3. Satellite imagery offers a number of potential benefits for the analysis of
environmental phenomena. The applications of this are as diverse as disaster
management, analysis of agricultural products, flooding and sediment deposition
in river basins and remote mapping. This project proposes to use SPOT2 multispectral data to analyse sediment concentrations in the Mississippi River delta.

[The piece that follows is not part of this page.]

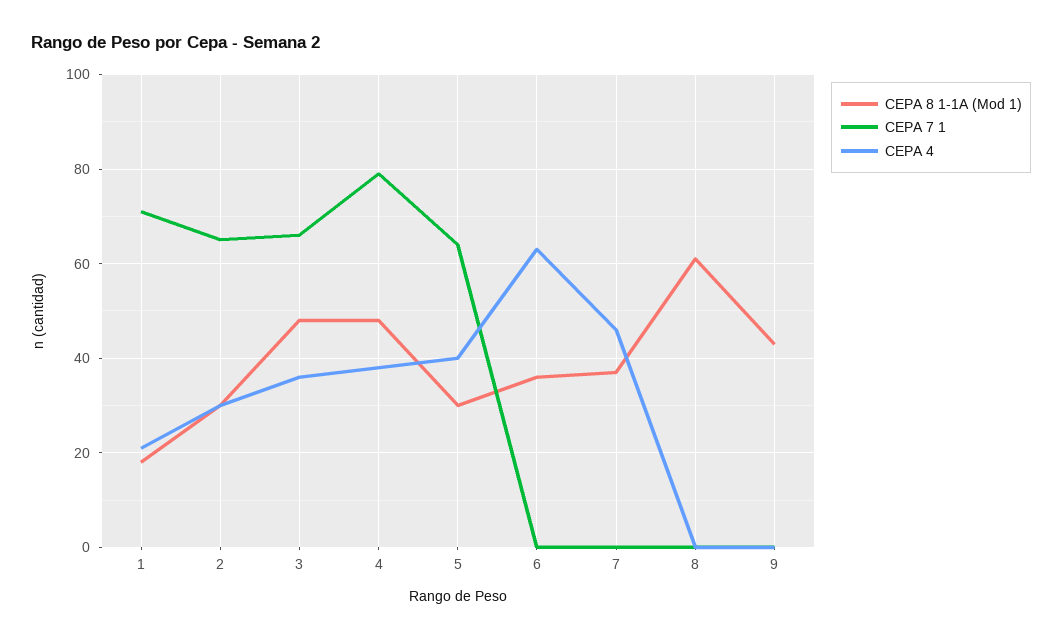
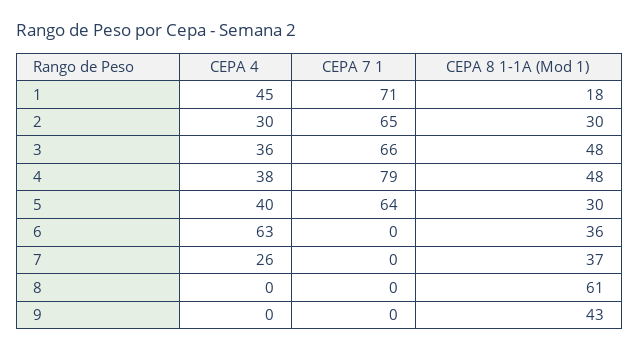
CEPA 4, 1: 20 -> 45
CEPA 4, 7: 45 -> 26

Satellite images will be acquired from a number of international sources and
scanned into a computer using a high-resolution scanner. After image processing
reflectance information at specific frequencies will be extracted. Field
measurements of sediment load will be carried out using eight boats during
March and April when the sediment load is at its lightest in the delta. Samples will
be taken simultaneously on a 10m grid, across the delta, then stored in sealed
tubes and returned to the University for analysis. At the same time as physical
sampling, measurements will be made with acoustic and laser devices to
determine in-situ suspended sediment load at depths of 0.2m, 0.5m, 1m, 1.5m
and 2m from the surface. The satellite reflectance measurements will be
calibrated against the in-situ field measurements of sediment load. These
sediment data will then be integrated into a three dimensional hydrodynamic
model of the Mississippi River delta with the aim of developing improved
sediment transport models for complex stratified estuarine flows.
Reason for being poor: A little too much information. It provides the
application / use of the research, some information on the type of satellite and
measurements being made, which is helpful. However too much information is
provided on how the research will be carried out and when. It may be useful to
know the type of satellite data, that field sediment measurements are being
taken and compared against reflectance, but information on 10m grids,
scanning data, depth measurements, etc, may be unnecessary.